Marshall: Do you have the latest XML? If you send it to me, I can try to get
these comments addressed by early next week (Mon or Tue).
Thanks. 
Regards, Phil 


On 4/14/11 8:01 AM, "Magnus Westerlund" <magnus.westerlund@ericsson.com>
wrote:

> (resend due to bad author alias address)
> Hi,
> 
> I have made a review of the draft and have some comments on it.
> 
> 1. Needs to indicate that it updates RFC2460 (when approved). This
> usually goes into the header of the front page. The abstract and as part
> of the introduction.
> 
> 2. The abstract is way to meager. It needs to make clear, what it does,
> that there are limitations and that it updates RFC 2460.
> 
> 3. Style of writing. This is a document that updates and will be the
> specification of a change of the IPv6 specification. Currently it still
> reads like a change proposal. From my perspective it needs to be more
> authoritative. This is something we have decided to do. Thus the
> document should be written like:
> 1. Introduction: We are changing the UDP zero checksum rule in IPv6.

Entries listed in a dataset:
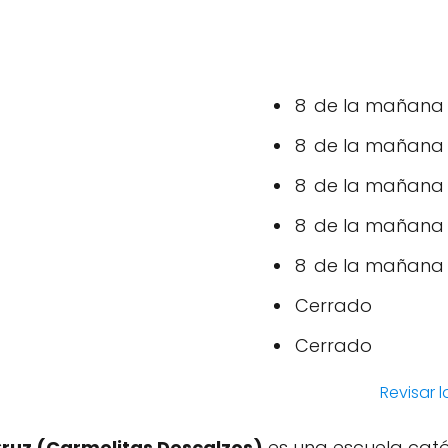
8 de la mañana –
8 de la mañana –
8 de la mañana –
8 de la mañana –
8 de la mañana –
Cerrado
Cerrado
Revisar 
Cruz (Carmelitas Descalzos)
es una escuela cató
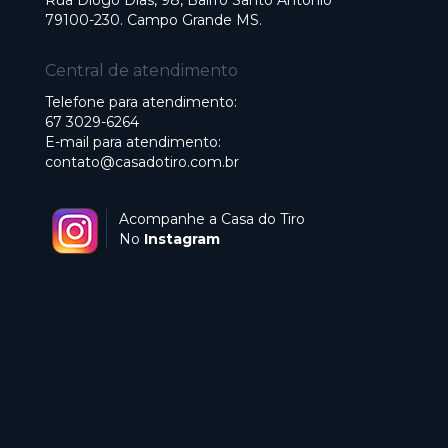
Rua Diogo Dias, 98, Bairro Santo Antonio
79100-230. Campo Grande MS.
Central de atendimento
Telefone para atendimento:
67 3029-6264
E-mail para atendimento:
contato@casadotiro.com.br
Acompanhe a Casa do Tiro
No
Instagram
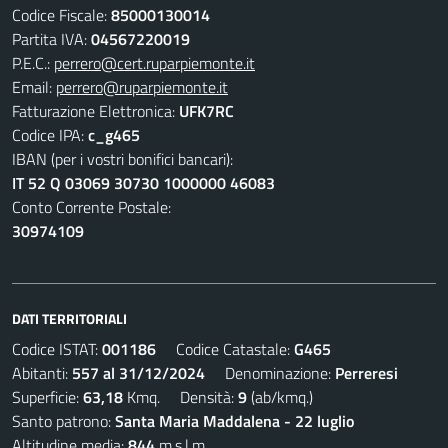
Codice Fiscale:
85000130014
Partita IVA:
04567220019
P.E.C.:
perrero@cert.ruparpiemonte.it
Email:
perrero@ruparpiemonte.it
Fatturazione Elettronica:
UFK7RC
Codice IPA:
c_g465
IBAN (per i vostri bonifici bancari):
IT 52 Q 03069 30730 1000000 46083
Conto Corrente Postale:
30974109
DATI TERRITORIALI
Codice ISTAT:
001186
Codice Catastale:
G465
Abitanti:
557 al 31/12/2024
Denominazione:
Perreresi
Superficie:
63,18
Kmq. Densità:
9
(ab/kmq.)
Santo patrono:
Santa Maria Maddalena - 22 luglio
Altitudine media:
844
m.s.l.m.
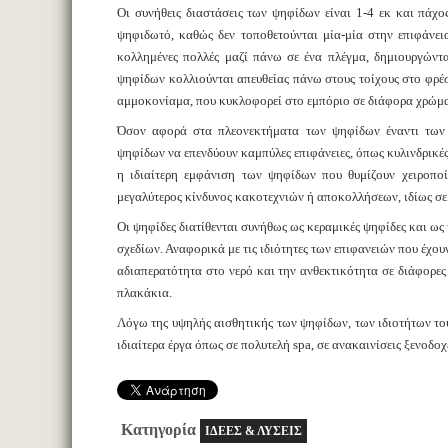
Οι συνήθεις διαστάσεις των ψηφίδων είναι 1-4 εκ και πάχο
ψηφιδωτό, καθώς δεν τοποθετούνται μία-μία στην επιφάνεια
κολλημένες πολλές μαζί πάνω σε ένα πλέγμα, δημιουργώντ
ψηφίδων κολλιούνται απευθείας πάνω στους τοίχους στο φρέσ
αμμοκονίαμα, που κυκλοφορεί στο εμπόριο σε διάφορα χρώμ
Όσον αφορά στα πλεονεκτήματα των ψηφίδων έναντι των 
ψηφίδων να επενδύουν καμπύλες επιφάνειες, όπως κυλινδρικές
η ιδιαίτερη εμφάνιση των ψηφίδων που θυμίζουν χειροπ
μεγαλύτερος κίνδυνος κακοτεχνιών ή αποκολλήσεων, ιδίως σε
Οι ψηφίδες διατίθενται συνήθως ως κεραμικές ψηφίδες και ως
σχεδίων. Αναφορικά με τις ιδιότητες των επιφανειών που έχου
αδιαπερατότητα στο νερό και την ανθεκτικότητα σε διάφορες 
πλακάκια.
Λόγω της υψηλής αισθητικής των ψηφίδων, των ιδιοτήτων το
ιδιαίτερα έργα όπως σε πολυτελή spa, σε ανακαινίσεις ξενοδοχε
Κατηγορία
ΙΔΕΕΣ & ΛΥΣΕΙΣ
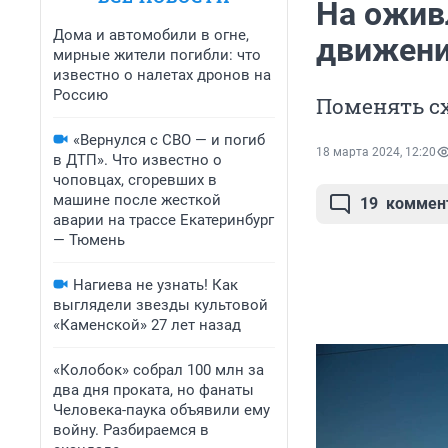
На ожив
Дома и автомобили в огне,
движен
мирные жители погибли: что
известно о налетах дронов на
Россию
Поменять сх
«Вернулся с СВО — и погиб
18 марта 2024, 12:20
в ДТП». Что известно о
чоповцах, сгоревших в
машине после жесткой
19
коммен
аварии на трассе Екатеринбург
— Тюмень
Нагиева не узнать! Как
выглядели звезды культовой
«Каменской» 27 лет назад
«Колобок» собрал 100 млн за
два дня проката, но фанаты
Человека-паука объявили ему
войну. Разбираемся в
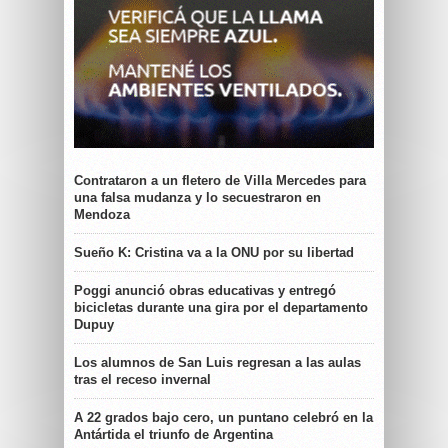
Contrataron a un fletero de Villa Mercedes para
una falsa mudanza y lo secuestraron en
Mendoza
Sueño K: Cristina va a la ONU por su libertad
Poggi anunció obras educativas y entregó
bicicletas durante una gira por el departamento
Dupuy
Los alumnos de San Luis regresan a las aulas
tras el receso invernal
A 22 grados bajo cero, un puntano celebró en la
Antártida el triunfo de Argentina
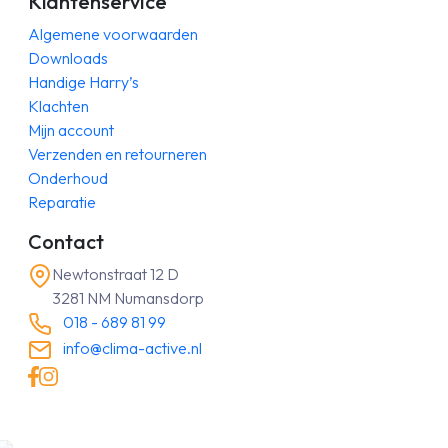
Klantenservice
Algemene voorwaarden
Downloads
Handige Harry’s
Klachten
Mijn account
Verzenden en retourneren
Onderhoud
Reparatie
Contact
Newtonstraat 12 D
3281 NM Numansdorp
018 - 689 81 99
info@clima-active.nl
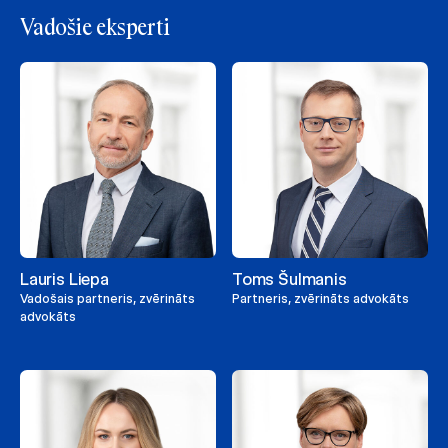
Vadošie eksperti
Lauris Liepa
Toms Šulmanis
Vadošais partneris, zvērināts
Partneris, zvērināts advokāts
advokāts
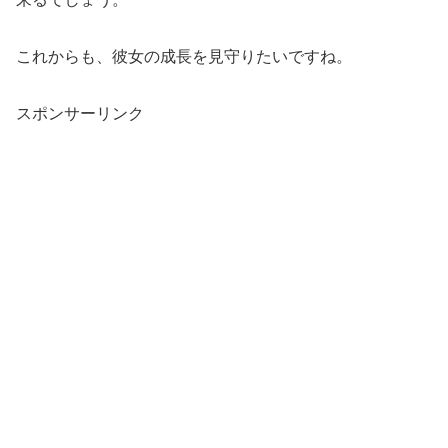
これからも、彼女の成長を見守りたいですね。
スポンサーリンク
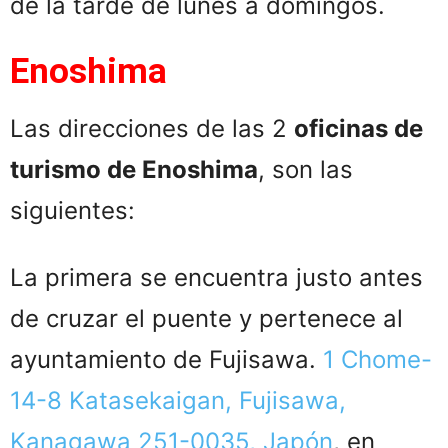
de la tarde de lunes a domingos.
Enoshima
Las direcciones de las 2
oficinas de
turismo de Enoshima
, son las
siguientes:
La primera se encuentra justo antes
de cruzar el puente y pertenece al
ayuntamiento de Fujisawa.
1 Chome-
14-8 Katasekaigan, Fujisawa,
Kanagawa 251-0035, Japón
, en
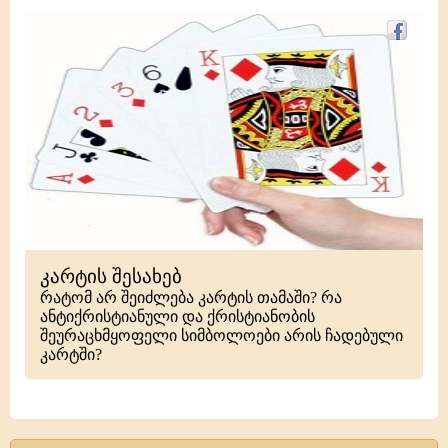
კარტის შესახებ
რატომ არ შეიძლება კარტის თამაში? რა
ანტიქრისტიანული და ქრისტიანობის
შეურაცხმყოფელი სიმბოლოები არის ჩადებული
კარტში?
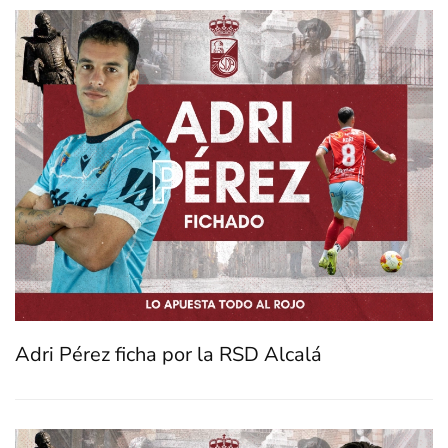
Adri Pérez ficha por la RSD Alcalá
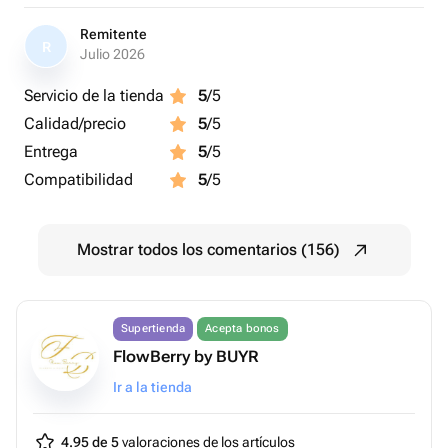
Remitente
R
Julio 2026
Servicio de la tienda
5
/5
Calidad/precio
5
/5
Entrega
5
/5
Compatibilidad
5
/5
Mostrar todos los comentarios (156)
Supertienda
Acepta bonos
FlowBerry by BUYR
Ir a la tienda
4.95 de 5
valoraciones de los artículos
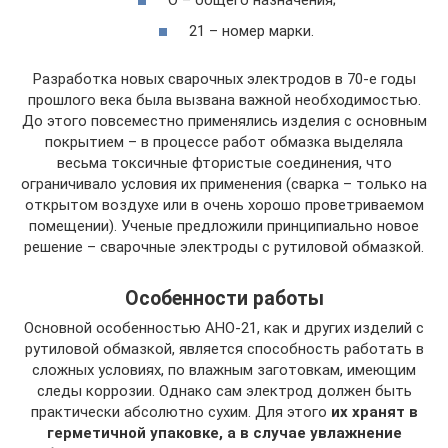
21 – номер марки.
Разработка новых сварочных электродов в 70-е годы
прошлого века была вызвана важной необходимостью.
До этого повсеместно применялись изделия с основным
покрытием – в процессе работ обмазка выделяла
весьма токсичные фтористые соединения, что
ограничивало условия их применения (сварка – только на
открытом воздухе или в очень хорошо проветриваемом
помещении). Ученые предложили принципиально новое
решение – сварочные электроды с рутиловой обмазкой.
Особенности работы
Основной особенностью АНО-21, как и других изделий с
рутиловой обмазкой, является способность работать в
сложных условиях, по влажным заготовкам, имеющим
следы коррозии. Однако сам электрод должен быть
практически абсолютно сухим. Для этого
их хранят в
герметичной упаковке, а в случае увлажнение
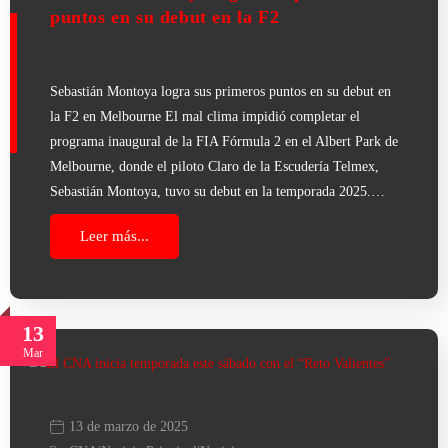
puntos en su debut en la F2
Sebastián Montoya logra sus primeros puntos en su debut en
la F2 en Melbourne El mal clima impidió completar el
programa inaugural de la FIA Fórmula 2 en el Albert Park de
Melbourne, donde el piloto Claro de la Escudería Telmex,
Sebastián Montoya, tuvo su debut en la temporada 2025.…
Leer más...
13
Mar
13 de marzo de 2025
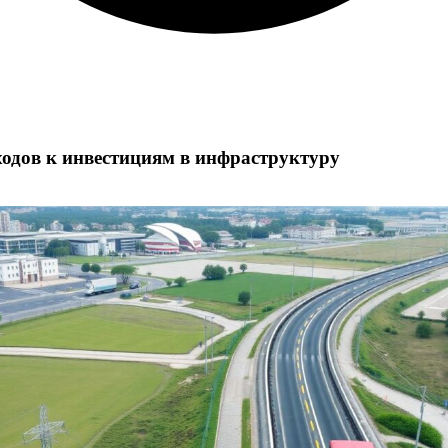
одов к инвестициям в инфраструктуру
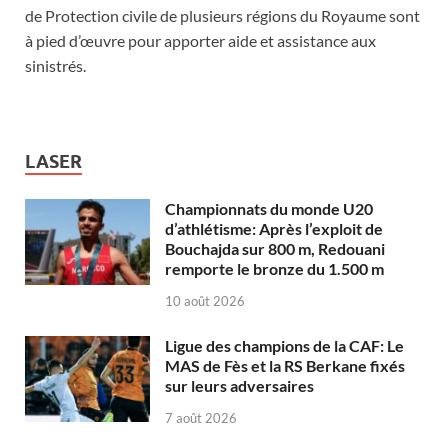
de Protection civile de plusieurs régions du Royaume sont
à pied d’œuvre pour apporter aide et assistance aux
sinistrés.
LASER
Championnats du monde U20
d’athlétisme: Après l’exploit de
Bouchajda sur 800 m, Redouani
remporte le bronze du 1.500 m
10 août 2026
Ligue des champions de la CAF: Le
MAS de Fès et la RS Berkane fixés
sur leurs adversaires
7 août 2026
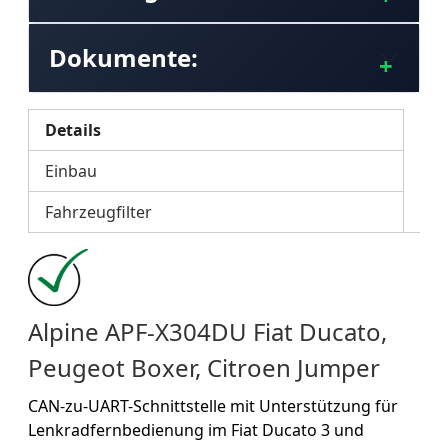
Dokumente:
Details
Einbau
Fahrzeugfilter
Alpine APF-X304DU Fiat Ducato,
Peugeot Boxer, Citroen Jumper
CAN-zu-UART-Schnittstelle mit Unterstützung für
Lenkradfernbedienung im Fiat Ducato 3 und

The problem:
Return the full email about the draft review above, word for word and unchanged.

Exercise answer:
Marshall: Do you have the latest XML? If you send it to me, I can try to get
these comments addressed by early next week (Mon or Tue).
Thanks. 
Regards, Phil 


On 4/14/11 8:01 AM, "Magnus Westerlund" <magnus.westerlund@ericsson.com>
wrote:

> (resend due to bad author alias address)
> Hi,
> 
> I have made a review of the draft and have some comments on it.
> 
> 1. Needs to indicate that it updates RFC2460 (when approved). This
> usually goes into the header of the front page. The abstract and as part
> of the introduction.
> 
> 2. The abstract is way to meager. It needs to make clear, what it does,
> that there are limitations and that it updates RFC 2460.
> 
> 3. Style of writing. This is a document that updates and will be the
> specification of a change of the IPv6 specification. Currently it still
> reads like a change proposal. From my perspective it needs to be more
> authoritative. This is something we have decided to do. Thus the
> document should be written like:
> 1. Introduction: We are changing the UDP zero checksum rule in IPv6.